Ja ik had alles gekregen  :Smile:  thx

Waarom? Omdat GVM op Gnome depend'et of hoe schrijf je dat. En er is een hele wereld buiten Gnome

We zijn nu aan het werken aan een 2e versie, die een pak meer features heeft dan GVM, gaat verder dan mounten en playback.

Thanks!!!

----------

## Parasietje

 *Heliode wrote:*   

> ikke niet... zat zelf ook al te zoeken, Kopete doet ook niet aan webcams of audiogesprekken... wie weet is daar een plugin voor ofzo..?

 

Probeer "spook" (freshmeat ernaar) voor webcam-streams te verzenden. Ik gebruik icuii onder wine om webcamgesprekken te ontvangen. Voor audio zal er ook wel een streamer bestaan onder linux zeker?  :Mad: 

----------

## LukeLemmings

 *Parasietje wrote:*   

>  *Heliode wrote:*   ikke niet... zat zelf ook al te zoeken, Kopete doet ook niet aan webcams of audiogesprekken... wie weet is daar een plugin voor ofzo..? 
> 
> Probeer "spook" (freshmeat ernaar) voor webcam-streams te verzenden. Ik gebruik icuii onder wine om webcamgesprekken te ontvangen. Voor audio zal er ook wel een streamer bestaan onder linux zeker? 

 

Ook op freshmeat te vinden: gaim-vv   (gaim met audio/video chat)

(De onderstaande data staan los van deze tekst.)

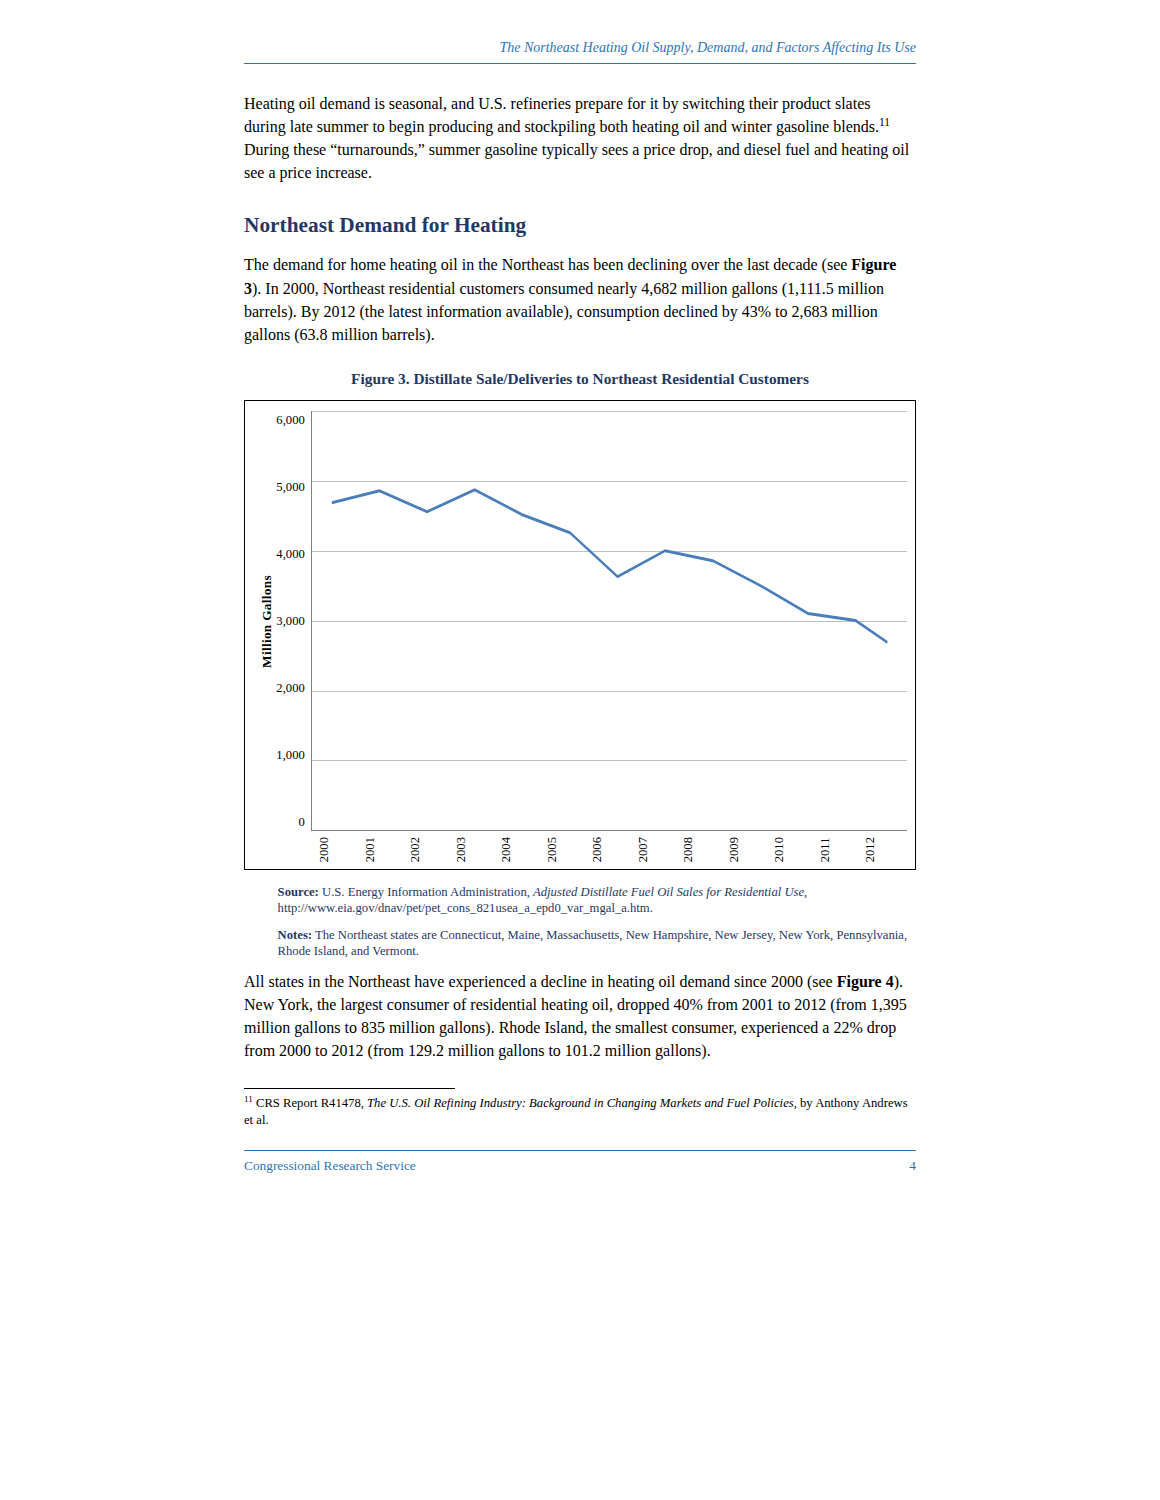The Northeast Heating Oil Supply, Demand, and Factors Affecting Its Use
Heating oil demand is seasonal, and U.S. refineries prepare for it by switching their product slates during late summer to begin producing and stockpiling both heating oil and winter gasoline blends.11 During these “turnarounds,” summer gasoline typically sees a price drop, and diesel fuel and heating oil see a price increase.
Northeast Demand for Heating
The demand for home heating oil in the Northeast has been declining over the last decade (see Figure 3). In 2000, Northeast residential customers consumed nearly 4,682 million gallons (1,111.5 million barrels). By 2012 (the latest information available), consumption declined by 43% to 2,683 million gallons (63.8 million barrels).
Figure 3. Distillate Sale/Deliveries to Northeast Residential Customers
Million Gallons
6,000
5,000
4,000
3,000
2,000
1,000
0
2000200120022003200420052006200720082009201020112012
Source: U.S. Energy Information Administration, Adjusted Distillate Fuel Oil Sales for Residential Use, http://www.eia.gov/dnav/pet/pet_cons_821usea_a_epd0_var_mgal_a.htm.
Notes: The Northeast states are Connecticut, Maine, Massachusetts, New Hampshire, New Jersey, New York, Pennsylvania, Rhode Island, and Vermont.
All states in the Northeast have experienced a decline in heating oil demand since 2000 (see Figure 4). New York, the largest consumer of residential heating oil, dropped 40% from 2001 to 2012 (from 1,395 million gallons to 835 million gallons). Rhode Island, the smallest consumer, experienced a 22% drop from 2000 to 2012 (from 129.2 million gallons to 101.2 million gallons).
11 CRS Report R41478, The U.S. Oil Refining Industry: Background in Changing Markets and Fuel Policies, by Anthony Andrews et al.
Congressional Research Service 4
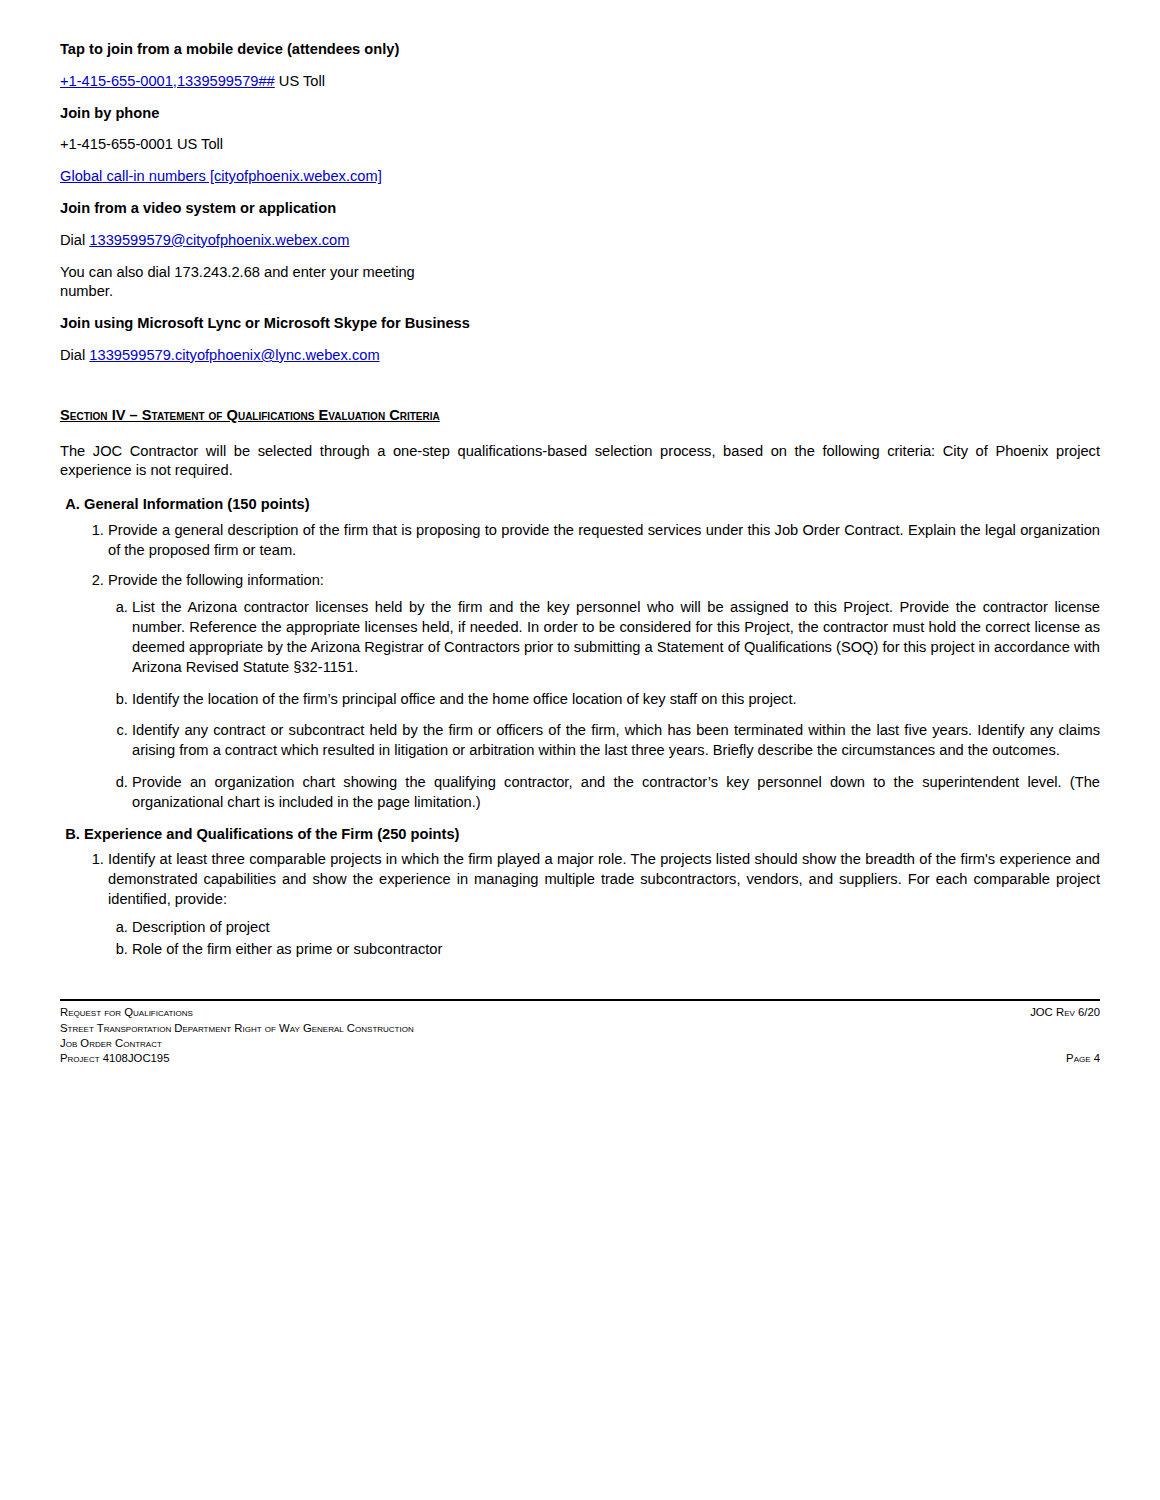Tap to join from a mobile device (attendees only)
+1-415-655-0001,1339599579## US Toll
Join by phone
+1-415-655-0001 US Toll
Global call-in numbers [cityofphoenix.webex.com]
Join from a video system or application
Dial 1339599579@cityofphoenix.webex.com
You can also dial 173.243.2.68 and enter your meeting
number.
Join using Microsoft Lync or Microsoft Skype for Business
Dial 1339599579.cityofphoenix@lync.webex.com
Section IV – Statement of Qualifications Evaluation Criteria
The JOC Contractor will be selected through a one-step qualifications-based selection process, based on the following criteria: City of Phoenix project experience is not required.
General Information (150 points)
Provide a general description of the firm that is proposing to provide the requested services under this Job Order Contract. Explain the legal organization of the proposed firm or team.
Provide the following information:
List the Arizona contractor licenses held by the firm and the key personnel who will be assigned to this Project. Provide the contractor license number. Reference the appropriate licenses held, if needed. In order to be considered for this Project, the contractor must hold the correct license as deemed appropriate by the Arizona Registrar of Contractors prior to submitting a Statement of Qualifications (SOQ) for this project in accordance with Arizona Revised Statute §32-1151.
Identify the location of the firm’s principal office and the home office location of key staff on this project.
Identify any contract or subcontract held by the firm or officers of the firm, which has been terminated within the last five years. Identify any claims arising from a contract which resulted in litigation or arbitration within the last three years. Briefly describe the circumstances and the outcomes.
Provide an organization chart showing the qualifying contractor, and the contractor’s key personnel down to the superintendent level. (The organizational chart is included in the page limitation.)
Experience and Qualifications of the Firm (250 points)
Identify at least three comparable projects in which the firm played a major role. The projects listed should show the breadth of the firm's experience and demonstrated capabilities and show the experience in managing multiple trade subcontractors, vendors, and suppliers. For each comparable project identified, provide:
Description of project
Role of the firm either as prime or subcontractor
JOC Rev 6/20 Request for Qualifications Street Transportation Department Right of Way General Construction Job Order Contract Page 4 Project 4108JOC195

Heb het zelf niet uitgeprobeerd, maar men claimt MSN te ondersteunen.

L.

----------

## Parasietje

msn is brakke kwaliteit. Liever spook, kan je ook meer in instellen (framerate, max. kbps, ...)

En btw, ik gebruik skype voor audio. Enige wat nog zou moeten veranderen zijn de widgets van dat programma. KDE is lelijk! :braak:

----------

## LukeLemmings

 *Parasietje wrote:*   

> msn is brakke kwaliteit. Liever spook, kan je ook meer in instellen (framerate, max. kbps, ...)
> 
> En btw, ik gebruik skype voor audio. Enige wat nog zou moeten veranderen zijn de widgets van dat programma. KDE is lelijk! :braak:

 

Meer instellen! Precies wat ik nodig heb!

Maar serieus met wie kun je kletsen met spook: AOL / MSN / ICQ / ????

L.

----------